Re-rupture from too early or overly vigorous mobilization
What is the fibril change when there is damage to C.T. and muscle fibril?
Break in to individual sarcomeric units
Disruption of mitochondria and sarcoplasmic reticulum
Interruption of sarcolemma
What do you want when you have damaged C.T. and muscle fibril with Satellite cells present?
Satellite cells are transformed into myoblastic cells
All satellite cells respond to a focal injury
What are the four stages of injury and repair?
Inflammatory reaction with hematoma formation
Macrophage inflitration
Fibroblastic and Collagenous proliferation
Function of the satellite cells
Which stages of injury and repair always occur and which stage does not?
Stages 1-3 always occur.
Stage 4 occurs when damage to the myofibril has occured
When will injury occur?
When the active tension in the muscle tendon unit exceeds the tension of the weakest structural element
Where are the most common injuries for muscle strain incidences?

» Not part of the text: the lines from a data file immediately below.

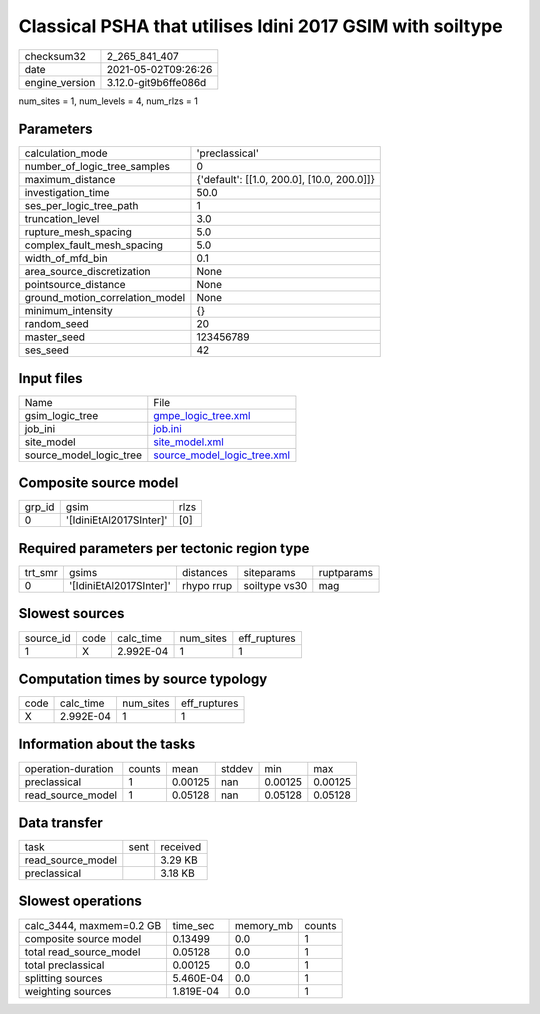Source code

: Classical PSHA that utilises Idini 2017 GSIM with soiltype
==========================================================

+---------------+---------------------+
| checksum32    |2_265_841_407        |
+---------------+---------------------+
| date          |2021-05-02T09:26:26  |
+---------------+---------------------+
| engine_version|3.12.0-git9b6ffe086d |
+---------------+---------------------+

num_sites = 1, num_levels = 4, num_rlzs = 1

Parameters
----------
+--------------------------------+-------------------------------------------+
| calculation_mode               |'preclassical'                             |
+--------------------------------+-------------------------------------------+
| number_of_logic_tree_samples   |0                                          |
+--------------------------------+-------------------------------------------+
| maximum_distance               |{'default': [[1.0, 200.0], [10.0, 200.0]]} |
+--------------------------------+-------------------------------------------+
| investigation_time             |50.0                                       |
+--------------------------------+-------------------------------------------+
| ses_per_logic_tree_path        |1                                          |
+--------------------------------+-------------------------------------------+
| truncation_level               |3.0                                        |
+--------------------------------+-------------------------------------------+
| rupture_mesh_spacing           |5.0                                        |
+--------------------------------+-------------------------------------------+
| complex_fault_mesh_spacing     |5.0                                        |
+--------------------------------+-------------------------------------------+
| width_of_mfd_bin               |0.1                                        |
+--------------------------------+-------------------------------------------+
| area_source_discretization     |None                                       |
+--------------------------------+-------------------------------------------+
| pointsource_distance           |None                                       |
+--------------------------------+-------------------------------------------+
| ground_motion_correlation_model|None                                       |
+--------------------------------+-------------------------------------------+
| minimum_intensity              |{}                                         |
+--------------------------------+-------------------------------------------+
| random_seed                    |20                                         |
+--------------------------------+-------------------------------------------+
| master_seed                    |123456789                                  |
+--------------------------------+-------------------------------------------+
| ses_seed                       |42                                         |
+--------------------------------+-------------------------------------------+

Input files
-----------
+------------------------+-------------------------------------------------------------+
| Name                   |File                                                         |
+------------------------+-------------------------------------------------------------+
| gsim_logic_tree        |`gmpe_logic_tree.xml <gmpe_logic_tree.xml>`_                 |
+------------------------+-------------------------------------------------------------+
| job_ini                |`job.ini <job.ini>`_                                         |
+------------------------+-------------------------------------------------------------+
| site_model             |`site_model.xml <site_model.xml>`_                           |
+------------------------+-------------------------------------------------------------+
| source_model_logic_tree|`source_model_logic_tree.xml <source_model_logic_tree.xml>`_ |
+------------------------+-------------------------------------------------------------+

Composite source model
----------------------
+-------+-----------------------+-----+
| grp_id|gsim                   |rlzs |
+-------+-----------------------+-----+
| 0     |'[IdiniEtAl2017SInter]'|[0]  |
+-------+-----------------------+-----+

Required parameters per tectonic region type
--------------------------------------------
+--------+-----------------------+----------+-------------+-----------+
| trt_smr|gsims                  |distances |siteparams   |ruptparams |
+--------+-----------------------+----------+-------------+-----------+
| 0      |'[IdiniEtAl2017SInter]'|rhypo rrup|soiltype vs30|mag        |
+--------+-----------------------+----------+-------------+-----------+

Slowest sources
---------------
+----------+----+---------+---------+-------------+
| source_id|code|calc_time|num_sites|eff_ruptures |
+----------+----+---------+---------+-------------+
| 1        |X   |2.992E-04|1        |1            |
+----------+----+---------+---------+-------------+

Computation times by source typology
------------------------------------
+-----+---------+---------+-------------+
| code|calc_time|num_sites|eff_ruptures |
+-----+---------+---------+-------------+
| X   |2.992E-04|1        |1            |
+-----+---------+---------+-------------+

Information about the tasks
---------------------------
+-------------------+------+-------+------+-------+--------+
| operation-duration|counts|mean   |stddev|min    |max     |
+-------------------+------+-------+------+-------+--------+
| preclassical      |1     |0.00125|nan   |0.00125|0.00125 |
+-------------------+------+-------+------+-------+--------+
| read_source_model |1     |0.05128|nan   |0.05128|0.05128 |
+-------------------+------+-------+------+-------+--------+

Data transfer
-------------
+------------------+----+---------+
| task             |sent|received |
+------------------+----+---------+
| read_source_model|    |3.29 KB  |
+------------------+----+---------+
| preclassical     |    |3.18 KB  |
+------------------+----+---------+

Slowest operations
------------------
+-------------------------+---------+---------+-------+
| calc_3444, maxmem=0.2 GB|time_sec |memory_mb|counts |
+-------------------------+---------+---------+-------+
| composite source model  |0.13499  |0.0      |1      |
+-------------------------+---------+---------+-------+
| total read_source_model |0.05128  |0.0      |1      |
+-------------------------+---------+---------+-------+
| total preclassical      |0.00125  |0.0      |1      |
+-------------------------+---------+---------+-------+
| splitting sources       |5.460E-04|0.0      |1      |
+-------------------------+---------+---------+-------+
| weighting sources       |1.819E-04|0.0      |1      |
+-------------------------+---------+---------+-------+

Two joint muscles Hamstrings Gracillis Sartorius Rectus femoris Gastrocnemius
What percent of musculotendinous injuries are in the hamstring?
33%
For those with hamstring injuries, what percent are sprinters?
50%
For those with hamstring injuries, what percent are middle distance runners?
20%
When do hamstring injuries occur?
Early or Late stages of practice
What are the mechanism of injury for muscle strains?
Intrinsic force production
Extrinsic for production
Combination of both intrinsic and extrinsic force production
What are the 6 causative factors of muscle strains?

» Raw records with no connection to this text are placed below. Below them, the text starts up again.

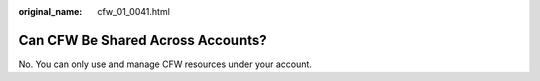 :original_name: cfw_01_0041.html

.. _cfw_01_0041:

Can CFW Be Shared Across Accounts?
==================================

No. You can only use and manage CFW resources under your account.
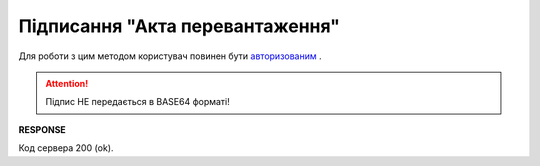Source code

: #############################################################
**Підписання "Акта перевантаження"**
#############################################################

Для роботи з цим методом користувач повинен бути `авторизованим <https://wiki.edin.ua/uk/latest/API_ETTN/Methods/Authorization.html>`__ .

.. csv-table:: 
  :file: SaveActSign.csv
  :widths:  10, 41
  :stub-columns: 0

.. attention:: Підпис НЕ передається в BASE64 форматі! 

**RESPONSE**

Код сервера 200 (ok).



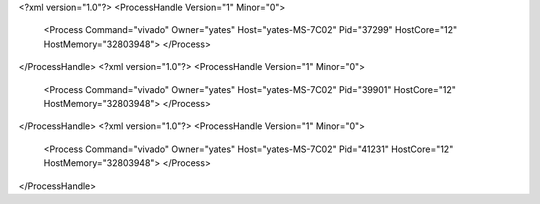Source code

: <?xml version="1.0"?>
<ProcessHandle Version="1" Minor="0">
    <Process Command="vivado" Owner="yates" Host="yates-MS-7C02" Pid="37299" HostCore="12" HostMemory="32803948">
    </Process>
</ProcessHandle>
<?xml version="1.0"?>
<ProcessHandle Version="1" Minor="0">
    <Process Command="vivado" Owner="yates" Host="yates-MS-7C02" Pid="39901" HostCore="12" HostMemory="32803948">
    </Process>
</ProcessHandle>
<?xml version="1.0"?>
<ProcessHandle Version="1" Minor="0">
    <Process Command="vivado" Owner="yates" Host="yates-MS-7C02" Pid="41231" HostCore="12" HostMemory="32803948">
    </Process>
</ProcessHandle>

Inadequate flexibility Inadequate strength/endurance Dy-synergistic muscle contraction Insufficient warm-up Poor biomechanics/style Inadequate rehabilitation from previous injury
Physiologically, what occurs with inadequate flexibility?
Steeper stress strain curve (Poor dissipation of stress, viscoelastic response, and greater impact of force relaxation)
Change in length-Tension relationship
Clinically, what occurs with inadequate flexibility?
Higher incidence of microtrauma- (muscle strains, tendinitis)
Decreased Efficiency/effectiveness- (Movement dysfunction, Postural/functional imbalances
Physiologically, what occurs with inadequate strength/endurance?
Potentially weaker connective tissue
Neuromuscular changes inthe GTO and muscle spindle
Overload of normal tissue caused by abnormal biomechanics from fatigue.